Convert JSON files to Apache Parquet files — kagi_request

Convert a directory of JSON files written by kagi_request() into an Apache Parquet dataset. JSON files are processed one-by-one and written as hive-partitioned parquet by query.

Usage

kagi_request_parquet(
  input_json = NULL,
  output = NULL,
  add_columns = list(),
  overwrite = FALSE,
  append = FALSE,
  verbose = TRUE,
  delete_input = FALSE
)

Arguments

input_json: Directory containing JSON files from kagi_request().
output: output directory for the parquet dataset; default: temporary directory.
add_columns: List of additional fields to be added to the output. They have to be provided as a named list, e.g. list(column_1 = "value_1", column_2 = 2). Only Scalar values are supported.
overwrite: Logical indicating whether to overwrite output.
append: Logical indicating whether to append/update query partitions in an existing output directory without deleting untouched queries.
verbose: Logical indicating whether to print progress information. Defaults to TRUE
delete_input: Determines if the input_json should be deleted afterwards. Defaults to FALSE.

Value

Returns output invisibly if parquet files were written; otherwise NULL.

Details

The function uses DuckDB to read the JSON files and to create the Apache Parquet files. It creates an in-memory DuckDB connection, reads each JSON response, and writes endpoint-specific tabular data into the parquet dataset.
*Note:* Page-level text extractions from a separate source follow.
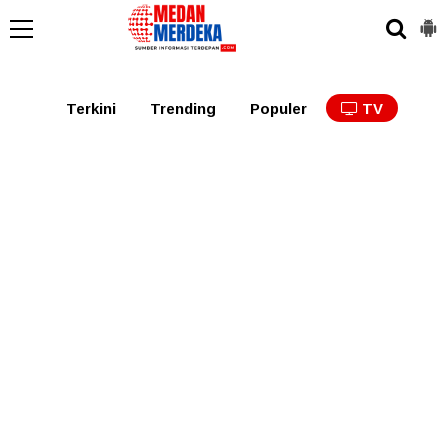
Medan
Tabagsel
Tapanuli
Binjai
Langkat
Asaha
Terkini
Trending
Populer
TV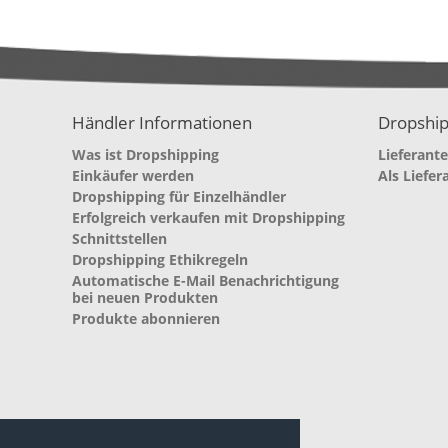
Händler Informationen
Dropship
Was ist Dropshipping
Lieferant
Einkäufer werden
Als Liefer
Dropshipping für Einzelhändler
Erfolgreich verkaufen mit Dropshipping
Schnittstellen
Dropshipping Ethikregeln
Automatische E-Mail Benachrichtigung
bei neuen Produkten
Produkte abonnieren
Files with data = null are skipped.

Output parquet rows include an id column for traceability:

Search: SEARCH_<hash> from normalized url when available.
Enrich web: ENRICH_WEB_<hash> from normalized url when available.
Enrich news: ENRICH_NEWS_<hash> from normalized url when available.
Summarize: SUMMARIZE_<hash> from request metadata.
FastGPT: FASTGPT_<hash> from request metadata.